▶ Your instructions
Each word in the data below should be copied exactly; the images should not.

Text-based hardware design files:

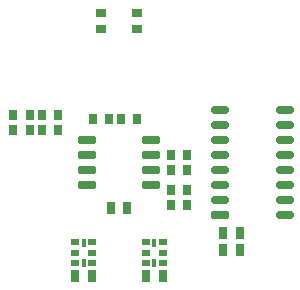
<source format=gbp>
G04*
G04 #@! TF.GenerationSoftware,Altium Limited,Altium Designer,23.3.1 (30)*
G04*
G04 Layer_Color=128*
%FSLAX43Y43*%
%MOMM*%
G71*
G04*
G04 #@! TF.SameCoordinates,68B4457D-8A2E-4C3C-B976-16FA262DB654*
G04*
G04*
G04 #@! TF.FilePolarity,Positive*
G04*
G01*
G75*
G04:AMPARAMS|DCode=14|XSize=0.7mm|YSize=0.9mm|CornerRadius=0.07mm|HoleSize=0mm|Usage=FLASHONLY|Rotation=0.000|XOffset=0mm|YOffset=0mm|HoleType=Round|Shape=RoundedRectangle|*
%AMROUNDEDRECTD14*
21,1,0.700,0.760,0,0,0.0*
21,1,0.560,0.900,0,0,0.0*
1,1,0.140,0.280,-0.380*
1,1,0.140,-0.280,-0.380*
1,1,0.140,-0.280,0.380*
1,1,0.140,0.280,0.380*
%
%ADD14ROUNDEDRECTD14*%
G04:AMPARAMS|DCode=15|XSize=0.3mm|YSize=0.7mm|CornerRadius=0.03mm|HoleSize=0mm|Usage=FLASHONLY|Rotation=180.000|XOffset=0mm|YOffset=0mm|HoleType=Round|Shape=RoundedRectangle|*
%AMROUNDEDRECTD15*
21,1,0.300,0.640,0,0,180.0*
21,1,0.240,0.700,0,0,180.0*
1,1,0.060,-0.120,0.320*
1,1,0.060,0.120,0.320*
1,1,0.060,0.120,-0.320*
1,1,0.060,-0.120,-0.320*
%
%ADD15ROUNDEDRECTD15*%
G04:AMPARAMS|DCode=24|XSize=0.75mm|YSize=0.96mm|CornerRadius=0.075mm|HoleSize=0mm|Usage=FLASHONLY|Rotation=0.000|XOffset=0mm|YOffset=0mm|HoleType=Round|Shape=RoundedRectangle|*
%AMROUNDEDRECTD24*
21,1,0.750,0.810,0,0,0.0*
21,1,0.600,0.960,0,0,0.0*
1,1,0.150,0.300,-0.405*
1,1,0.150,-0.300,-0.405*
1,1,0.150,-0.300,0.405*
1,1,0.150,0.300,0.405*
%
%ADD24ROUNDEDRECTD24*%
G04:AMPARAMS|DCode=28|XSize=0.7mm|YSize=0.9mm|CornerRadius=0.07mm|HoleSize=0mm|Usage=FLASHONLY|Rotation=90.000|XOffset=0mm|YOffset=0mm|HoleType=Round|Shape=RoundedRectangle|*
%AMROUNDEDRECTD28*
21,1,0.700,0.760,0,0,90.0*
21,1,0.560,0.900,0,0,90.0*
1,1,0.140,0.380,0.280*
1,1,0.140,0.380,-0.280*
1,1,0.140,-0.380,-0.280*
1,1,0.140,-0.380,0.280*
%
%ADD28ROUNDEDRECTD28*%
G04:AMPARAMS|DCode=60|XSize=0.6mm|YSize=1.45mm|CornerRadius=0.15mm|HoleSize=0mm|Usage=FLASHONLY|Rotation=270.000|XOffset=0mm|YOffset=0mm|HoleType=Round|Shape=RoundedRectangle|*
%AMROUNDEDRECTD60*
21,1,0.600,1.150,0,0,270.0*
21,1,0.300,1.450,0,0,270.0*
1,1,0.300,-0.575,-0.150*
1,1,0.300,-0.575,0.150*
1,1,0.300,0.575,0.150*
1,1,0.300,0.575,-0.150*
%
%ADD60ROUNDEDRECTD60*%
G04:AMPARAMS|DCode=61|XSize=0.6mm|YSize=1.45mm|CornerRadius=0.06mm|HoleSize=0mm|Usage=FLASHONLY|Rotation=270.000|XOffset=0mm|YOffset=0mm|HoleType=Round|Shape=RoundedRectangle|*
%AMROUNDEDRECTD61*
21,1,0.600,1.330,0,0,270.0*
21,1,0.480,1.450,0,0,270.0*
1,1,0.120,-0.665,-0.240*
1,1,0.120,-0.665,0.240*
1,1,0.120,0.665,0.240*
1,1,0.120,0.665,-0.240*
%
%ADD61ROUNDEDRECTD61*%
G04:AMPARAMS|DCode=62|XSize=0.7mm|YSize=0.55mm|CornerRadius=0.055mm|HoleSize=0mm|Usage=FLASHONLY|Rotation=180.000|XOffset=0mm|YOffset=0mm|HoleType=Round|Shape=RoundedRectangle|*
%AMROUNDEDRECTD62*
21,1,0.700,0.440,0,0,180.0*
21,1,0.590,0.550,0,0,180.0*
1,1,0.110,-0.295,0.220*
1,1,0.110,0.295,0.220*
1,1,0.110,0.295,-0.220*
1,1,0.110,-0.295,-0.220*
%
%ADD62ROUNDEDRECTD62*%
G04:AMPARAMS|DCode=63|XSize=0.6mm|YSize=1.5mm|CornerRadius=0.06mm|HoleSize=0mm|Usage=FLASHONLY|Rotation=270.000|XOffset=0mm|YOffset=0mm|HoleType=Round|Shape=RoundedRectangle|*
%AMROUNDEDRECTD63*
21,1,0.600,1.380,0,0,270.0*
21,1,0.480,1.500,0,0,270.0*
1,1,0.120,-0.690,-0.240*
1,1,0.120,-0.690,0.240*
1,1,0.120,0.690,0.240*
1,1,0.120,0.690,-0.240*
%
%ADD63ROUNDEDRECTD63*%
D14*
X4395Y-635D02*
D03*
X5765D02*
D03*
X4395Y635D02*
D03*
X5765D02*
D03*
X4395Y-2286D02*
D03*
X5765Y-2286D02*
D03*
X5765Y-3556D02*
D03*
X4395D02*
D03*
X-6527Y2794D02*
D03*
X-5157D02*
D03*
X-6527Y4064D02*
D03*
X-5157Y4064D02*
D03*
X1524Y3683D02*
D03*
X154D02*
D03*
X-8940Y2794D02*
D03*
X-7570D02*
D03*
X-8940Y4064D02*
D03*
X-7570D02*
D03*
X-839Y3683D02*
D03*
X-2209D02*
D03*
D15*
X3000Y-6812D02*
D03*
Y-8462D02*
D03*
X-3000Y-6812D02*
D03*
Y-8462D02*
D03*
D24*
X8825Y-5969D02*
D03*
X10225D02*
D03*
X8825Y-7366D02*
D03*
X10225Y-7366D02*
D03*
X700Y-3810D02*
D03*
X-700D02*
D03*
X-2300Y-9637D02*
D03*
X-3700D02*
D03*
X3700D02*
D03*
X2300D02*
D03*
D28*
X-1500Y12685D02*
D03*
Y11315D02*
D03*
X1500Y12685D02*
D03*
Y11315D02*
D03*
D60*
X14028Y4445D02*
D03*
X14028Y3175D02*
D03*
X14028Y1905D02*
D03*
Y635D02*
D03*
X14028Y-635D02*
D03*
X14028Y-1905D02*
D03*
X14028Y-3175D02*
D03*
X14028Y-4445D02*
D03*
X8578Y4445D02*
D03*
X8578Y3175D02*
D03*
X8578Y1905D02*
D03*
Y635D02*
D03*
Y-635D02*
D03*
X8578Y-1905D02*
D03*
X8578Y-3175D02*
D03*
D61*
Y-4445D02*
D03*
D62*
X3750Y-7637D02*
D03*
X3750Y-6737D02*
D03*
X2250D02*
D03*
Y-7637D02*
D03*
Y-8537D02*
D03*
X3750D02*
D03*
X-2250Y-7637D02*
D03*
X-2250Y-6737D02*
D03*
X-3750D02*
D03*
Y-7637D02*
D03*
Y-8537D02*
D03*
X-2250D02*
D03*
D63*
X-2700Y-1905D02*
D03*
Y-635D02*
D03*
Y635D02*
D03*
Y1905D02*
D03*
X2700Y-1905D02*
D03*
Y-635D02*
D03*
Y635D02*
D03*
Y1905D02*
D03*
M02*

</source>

▶ Written solution
<source format=gbp>
G04*
G04 #@! TF.GenerationSoftware,Altium Limited,Altium Designer,23.3.1 (30)*
G04*
G04 Layer_Color=128*
%FSLAX43Y43*%
%MOMM*%
G71*
G04*
G04 #@! TF.SameCoordinates,68B4457D-8A2E-4C3C-B976-16FA262DB654*
G04*
G04*
G04 #@! TF.FilePolarity,Positive*
G04*
G01*
G75*
G04:AMPARAMS|DCode=14|XSize=0.7mm|YSize=0.9mm|CornerRadius=0.07mm|HoleSize=0mm|Usage=FLASHONLY|Rotation=0.000|XOffset=0mm|YOffset=0mm|HoleType=Round|Shape=RoundedRectangle|*
%AMROUNDEDRECTD14*
21,1,0.700,0.760,0,0,0.0*
21,1,0.560,0.900,0,0,0.0*
1,1,0.140,0.280,-0.380*
1,1,0.140,-0.280,-0.380*
1,1,0.140,-0.280,0.380*
1,1,0.140,0.280,0.380*
%
%ADD14ROUNDEDRECTD14*%
G04:AMPARAMS|DCode=15|XSize=0.3mm|YSize=0.7mm|CornerRadius=0.03mm|HoleSize=0mm|Usage=FLASHONLY|Rotation=180.000|XOffset=0mm|YOffset=0mm|HoleType=Round|Shape=RoundedRectangle|*
%AMROUNDEDRECTD15*
21,1,0.300,0.640,0,0,180.0*
21,1,0.240,0.700,0,0,180.0*
1,1,0.060,-0.120,0.320*
1,1,0.060,0.120,0.320*
1,1,0.060,0.120,-0.320*
1,1,0.060,-0.120,-0.320*
%
%ADD15ROUNDEDRECTD15*%
G04:AMPARAMS|DCode=24|XSize=0.75mm|YSize=0.96mm|CornerRadius=0.075mm|HoleSize=0mm|Usage=FLASHONLY|Rotation=0.000|XOffset=0mm|YOffset=0mm|HoleType=Round|Shape=RoundedRectangle|*
%AMROUNDEDRECTD24*
21,1,0.750,0.810,0,0,0.0*
21,1,0.600,0.960,0,0,0.0*
1,1,0.150,0.300,-0.405*
1,1,0.150,-0.300,-0.405*
1,1,0.150,-0.300,0.405*
1,1,0.150,0.300,0.405*
%
%ADD24ROUNDEDRECTD24*%
G04:AMPARAMS|DCode=28|XSize=0.7mm|YSize=0.9mm|CornerRadius=0.07mm|HoleSize=0mm|Usage=FLASHONLY|Rotation=90.000|XOffset=0mm|YOffset=0mm|HoleType=Round|Shape=RoundedRectangle|*
%AMROUNDEDRECTD28*
21,1,0.700,0.760,0,0,90.0*
21,1,0.560,0.900,0,0,90.0*
1,1,0.140,0.380,0.280*
1,1,0.140,0.380,-0.280*
1,1,0.140,-0.380,-0.280*
1,1,0.140,-0.380,0.280*
%
%ADD28ROUNDEDRECTD28*%
G04:AMPARAMS|DCode=60|XSize=0.6mm|YSize=1.45mm|CornerRadius=0.15mm|HoleSize=0mm|Usage=FLASHONLY|Rotation=270.000|XOffset=0mm|YOffset=0mm|HoleType=Round|Shape=RoundedRectangle|*
%AMROUNDEDRECTD60*
21,1,0.600,1.150,0,0,270.0*
21,1,0.300,1.450,0,0,270.0*
1,1,0.300,-0.575,-0.150*
1,1,0.300,-0.575,0.150*
1,1,0.300,0.575,0.150*
1,1,0.300,0.575,-0.150*
%
%ADD60ROUNDEDRECTD60*%
G04:AMPARAMS|DCode=61|XSize=0.6mm|YSize=1.45mm|CornerRadius=0.06mm|HoleSize=0mm|Usage=FLASHONLY|Rotation=270.000|XOffset=0mm|YOffset=0mm|HoleType=Round|Shape=RoundedRectangle|*
%AMROUNDEDRECTD61*
21,1,0.600,1.330,0,0,270.0*
21,1,0.480,1.450,0,0,270.0*
1,1,0.120,-0.665,-0.240*
1,1,0.120,-0.665,0.240*
1,1,0.120,0.665,0.240*
1,1,0.120,0.665,-0.240*
%
%ADD61ROUNDEDRECTD61*%
G04:AMPARAMS|DCode=62|XSize=0.7mm|YSize=0.55mm|CornerRadius=0.055mm|HoleSize=0mm|Usage=FLASHONLY|Rotation=180.000|XOffset=0mm|YOffset=0mm|HoleType=Round|Shape=RoundedRectangle|*
%AMROUNDEDRECTD62*
21,1,0.700,0.440,0,0,180.0*
21,1,0.590,0.550,0,0,180.0*
1,1,0.110,-0.295,0.220*
1,1,0.110,0.295,0.220*
1,1,0.110,0.295,-0.220*
1,1,0.110,-0.295,-0.220*
%
%ADD62ROUNDEDRECTD62*%
G04:AMPARAMS|DCode=63|XSize=0.6mm|YSize=1.5mm|CornerRadius=0.06mm|HoleSize=0mm|Usage=FLASHONLY|Rotation=270.000|XOffset=0mm|YOffset=0mm|HoleType=Round|Shape=RoundedRectangle|*
%AMROUNDEDRECTD63*
21,1,0.600,1.380,0,0,270.0*
21,1,0.480,1.500,0,0,270.0*
1,1,0.120,-0.690,-0.240*
1,1,0.120,-0.690,0.240*
1,1,0.120,0.690,0.240*
1,1,0.120,0.690,-0.240*
%
%ADD63ROUNDEDRECTD63*%
D14*
X4395Y-635D02*
D03*
X5765D02*
D03*
X4395Y635D02*
D03*
X5765D02*
D03*
X4395Y-2286D02*
D03*
X5765Y-2286D02*
D03*
X5765Y-3556D02*
D03*
X4395D02*
D03*
X-6527Y2794D02*
D03*
X-5157D02*
D03*
X-6527Y4064D02*
D03*
X-5157Y4064D02*
D03*
X1524Y3683D02*
D03*
X154D02*
D03*
X-8940Y2794D02*
D03*
X-7570D02*
D03*
X-8940Y4064D02*
D03*
X-7570D02*
D03*
X-839Y3683D02*
D03*
X-2209D02*
D03*
D15*
X3000Y-6812D02*
D03*
Y-8462D02*
D03*
X-3000Y-6812D02*
D03*
Y-8462D02*
D03*
D24*
X8825Y-5969D02*
D03*
X10225D02*
D03*
X8825Y-7366D02*
D03*
X10225Y-7366D02*
D03*
X700Y-3810D02*
D03*
X-700D02*
D03*
X-2300Y-9637D02*
D03*
X-3700D02*
D03*
X3700D02*
D03*
X2300D02*
D03*
D28*
X-1500Y12685D02*
D03*
Y11315D02*
D03*
X1500Y12685D02*
D03*
Y11315D02*
D03*
D60*
X14028Y4445D02*
D03*
X14028Y3175D02*
D03*
X14028Y1905D02*
D03*
Y635D02*
D03*
X14028Y-635D02*
D03*
X14028Y-1905D02*
D03*
X14028Y-3175D02*
D03*
X14028Y-4445D02*
D03*
X8578Y4445D02*
D03*
X8578Y3175D02*
D03*
X8578Y1905D02*
D03*
Y635D02*
D03*
Y-635D02*
D03*
X8578Y-1905D02*
D03*
X8578Y-3175D02*
D03*
D61*
Y-4445D02*
D03*
D62*
X3750Y-7637D02*
D03*
X3750Y-6737D02*
D03*
X2250D02*
D03*
Y-7637D02*
D03*
Y-8537D02*
D03*
X3750D02*
D03*
X-2250Y-7637D02*
D03*
X-2250Y-6737D02*
D03*
X-3750D02*
D03*
Y-7637D02*
D03*
Y-8537D02*
D03*
X-2250D02*
D03*
D63*
X-2700Y-1905D02*
D03*
Y-635D02*
D03*
Y635D02*
D03*
Y1905D02*
D03*
X2700Y-1905D02*
D03*
Y-635D02*
D03*
Y635D02*
D03*
Y1905D02*
D03*
M02*

</source>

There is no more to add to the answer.